AN has also been shown to be associated with an increased risk of fracture. One review pooled data from three prior fracture studies in AN (N=2,384) and reported a risk ratio of 2.6 for all fracture types, 5.3 for hip fractures, and 4.7 for spine fractures among patients with AN compared to controls (18–21). Though several studies have demonstrated an increased risk of fractures among females with AN (19–22), large population-based data is limited, and fracture risk in males with AN has not been characterized.
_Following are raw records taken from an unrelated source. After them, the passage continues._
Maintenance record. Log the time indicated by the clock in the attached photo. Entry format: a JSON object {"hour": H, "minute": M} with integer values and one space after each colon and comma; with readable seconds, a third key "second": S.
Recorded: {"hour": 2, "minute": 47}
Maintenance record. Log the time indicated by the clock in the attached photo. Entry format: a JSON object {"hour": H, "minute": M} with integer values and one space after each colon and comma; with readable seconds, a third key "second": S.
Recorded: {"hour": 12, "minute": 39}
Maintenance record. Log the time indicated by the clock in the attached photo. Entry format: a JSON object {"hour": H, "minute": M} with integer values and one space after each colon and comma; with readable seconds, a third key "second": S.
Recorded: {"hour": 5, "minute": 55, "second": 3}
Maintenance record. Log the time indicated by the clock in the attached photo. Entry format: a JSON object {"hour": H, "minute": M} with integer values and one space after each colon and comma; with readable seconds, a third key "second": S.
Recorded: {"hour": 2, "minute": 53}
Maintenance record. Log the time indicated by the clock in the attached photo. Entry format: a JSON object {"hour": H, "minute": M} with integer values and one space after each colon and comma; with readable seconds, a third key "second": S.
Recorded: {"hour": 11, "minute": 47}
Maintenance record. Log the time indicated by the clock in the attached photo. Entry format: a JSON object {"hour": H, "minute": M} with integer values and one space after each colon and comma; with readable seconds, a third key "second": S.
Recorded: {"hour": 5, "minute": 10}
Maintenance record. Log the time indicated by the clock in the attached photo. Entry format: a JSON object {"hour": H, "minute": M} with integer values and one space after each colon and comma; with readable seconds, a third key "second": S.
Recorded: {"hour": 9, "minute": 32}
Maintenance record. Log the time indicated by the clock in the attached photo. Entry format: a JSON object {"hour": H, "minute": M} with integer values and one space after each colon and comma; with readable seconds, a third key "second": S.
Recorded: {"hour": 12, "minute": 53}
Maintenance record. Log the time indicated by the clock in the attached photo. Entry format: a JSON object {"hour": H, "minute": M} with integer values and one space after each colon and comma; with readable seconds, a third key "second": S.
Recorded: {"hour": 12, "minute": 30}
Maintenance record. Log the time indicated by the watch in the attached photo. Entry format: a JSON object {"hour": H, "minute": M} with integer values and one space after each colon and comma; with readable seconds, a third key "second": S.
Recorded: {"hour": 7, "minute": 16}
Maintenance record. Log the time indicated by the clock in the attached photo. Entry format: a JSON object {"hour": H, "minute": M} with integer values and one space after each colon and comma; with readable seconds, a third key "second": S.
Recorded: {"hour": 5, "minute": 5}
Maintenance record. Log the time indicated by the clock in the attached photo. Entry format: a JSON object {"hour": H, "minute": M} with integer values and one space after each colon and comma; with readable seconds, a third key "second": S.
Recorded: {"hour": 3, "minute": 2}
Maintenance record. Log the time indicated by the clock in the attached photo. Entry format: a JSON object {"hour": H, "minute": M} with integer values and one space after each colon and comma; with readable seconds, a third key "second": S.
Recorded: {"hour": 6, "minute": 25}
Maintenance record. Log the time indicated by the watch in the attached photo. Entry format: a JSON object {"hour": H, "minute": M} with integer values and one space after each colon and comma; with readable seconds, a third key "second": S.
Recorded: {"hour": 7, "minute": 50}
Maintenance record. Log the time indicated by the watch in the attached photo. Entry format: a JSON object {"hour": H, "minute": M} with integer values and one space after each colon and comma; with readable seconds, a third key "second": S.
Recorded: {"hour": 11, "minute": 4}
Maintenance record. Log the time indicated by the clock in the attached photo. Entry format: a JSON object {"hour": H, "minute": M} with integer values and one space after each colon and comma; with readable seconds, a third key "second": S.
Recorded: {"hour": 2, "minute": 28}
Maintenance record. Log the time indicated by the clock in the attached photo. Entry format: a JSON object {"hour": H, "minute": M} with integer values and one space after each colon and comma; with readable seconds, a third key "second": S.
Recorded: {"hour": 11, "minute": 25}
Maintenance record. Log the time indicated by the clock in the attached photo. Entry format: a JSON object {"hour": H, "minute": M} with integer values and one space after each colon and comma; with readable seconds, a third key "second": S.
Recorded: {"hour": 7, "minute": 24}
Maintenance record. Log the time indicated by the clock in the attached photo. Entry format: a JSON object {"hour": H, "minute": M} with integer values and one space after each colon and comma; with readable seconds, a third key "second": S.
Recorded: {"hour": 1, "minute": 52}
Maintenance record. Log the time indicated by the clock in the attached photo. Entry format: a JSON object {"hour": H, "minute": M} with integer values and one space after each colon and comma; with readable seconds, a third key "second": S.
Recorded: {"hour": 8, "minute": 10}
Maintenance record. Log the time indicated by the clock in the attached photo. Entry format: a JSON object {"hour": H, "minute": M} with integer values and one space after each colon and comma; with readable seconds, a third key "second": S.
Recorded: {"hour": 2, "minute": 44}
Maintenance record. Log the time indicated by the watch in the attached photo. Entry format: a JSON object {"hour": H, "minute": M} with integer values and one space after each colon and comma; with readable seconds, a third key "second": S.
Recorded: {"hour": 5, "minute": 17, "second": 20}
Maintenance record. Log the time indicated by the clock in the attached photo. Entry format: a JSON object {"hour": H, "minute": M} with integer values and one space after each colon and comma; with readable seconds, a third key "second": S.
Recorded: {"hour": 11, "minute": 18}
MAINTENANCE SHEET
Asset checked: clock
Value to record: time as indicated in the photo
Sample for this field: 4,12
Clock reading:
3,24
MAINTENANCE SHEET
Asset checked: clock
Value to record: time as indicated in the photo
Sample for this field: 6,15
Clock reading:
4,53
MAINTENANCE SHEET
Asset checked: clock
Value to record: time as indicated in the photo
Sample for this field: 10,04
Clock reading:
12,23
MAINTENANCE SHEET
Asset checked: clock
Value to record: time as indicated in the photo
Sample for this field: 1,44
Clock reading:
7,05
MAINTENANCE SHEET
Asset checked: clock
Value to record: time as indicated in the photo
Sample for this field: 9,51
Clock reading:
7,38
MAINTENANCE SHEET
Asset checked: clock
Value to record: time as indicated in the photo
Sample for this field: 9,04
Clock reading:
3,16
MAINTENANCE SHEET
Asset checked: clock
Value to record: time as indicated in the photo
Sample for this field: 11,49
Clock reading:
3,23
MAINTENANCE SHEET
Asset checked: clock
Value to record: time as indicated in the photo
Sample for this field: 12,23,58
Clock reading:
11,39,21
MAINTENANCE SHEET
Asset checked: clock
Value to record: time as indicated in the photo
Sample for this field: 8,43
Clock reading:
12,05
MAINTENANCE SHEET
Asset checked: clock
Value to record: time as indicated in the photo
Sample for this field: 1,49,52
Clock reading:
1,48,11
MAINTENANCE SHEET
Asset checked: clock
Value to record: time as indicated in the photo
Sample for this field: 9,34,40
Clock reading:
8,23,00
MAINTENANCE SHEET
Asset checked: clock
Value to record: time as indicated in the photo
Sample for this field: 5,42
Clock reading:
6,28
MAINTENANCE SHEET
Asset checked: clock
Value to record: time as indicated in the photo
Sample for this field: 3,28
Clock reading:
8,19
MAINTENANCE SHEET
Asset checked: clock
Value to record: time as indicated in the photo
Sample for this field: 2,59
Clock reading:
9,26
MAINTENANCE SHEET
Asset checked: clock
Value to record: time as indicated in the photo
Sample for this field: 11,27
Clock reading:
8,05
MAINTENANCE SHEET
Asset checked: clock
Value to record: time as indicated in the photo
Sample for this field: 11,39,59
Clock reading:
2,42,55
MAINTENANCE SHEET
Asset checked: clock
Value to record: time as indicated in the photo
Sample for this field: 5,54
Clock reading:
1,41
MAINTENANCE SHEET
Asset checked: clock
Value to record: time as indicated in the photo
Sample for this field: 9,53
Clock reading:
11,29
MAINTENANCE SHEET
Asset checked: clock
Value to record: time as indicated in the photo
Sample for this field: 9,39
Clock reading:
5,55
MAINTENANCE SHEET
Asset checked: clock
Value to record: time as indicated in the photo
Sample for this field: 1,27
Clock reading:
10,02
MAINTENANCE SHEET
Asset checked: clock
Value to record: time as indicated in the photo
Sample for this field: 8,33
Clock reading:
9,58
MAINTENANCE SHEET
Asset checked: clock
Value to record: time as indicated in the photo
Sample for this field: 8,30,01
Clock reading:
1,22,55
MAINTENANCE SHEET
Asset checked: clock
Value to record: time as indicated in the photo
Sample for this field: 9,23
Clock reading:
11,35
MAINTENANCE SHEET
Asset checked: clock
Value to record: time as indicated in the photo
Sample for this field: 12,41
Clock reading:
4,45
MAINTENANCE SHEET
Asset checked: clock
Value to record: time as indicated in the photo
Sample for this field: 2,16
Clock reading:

Two studies examining fracture risk in AN were limited to females (21,22), one study did not stratify results by sex (19), and the only study to report a fracture risk for males had a small sample size (n=15 males) (20). Given increasing recognition of eating disorders among males (23), there is a critical need to determine the risk of fracture in this understudied population.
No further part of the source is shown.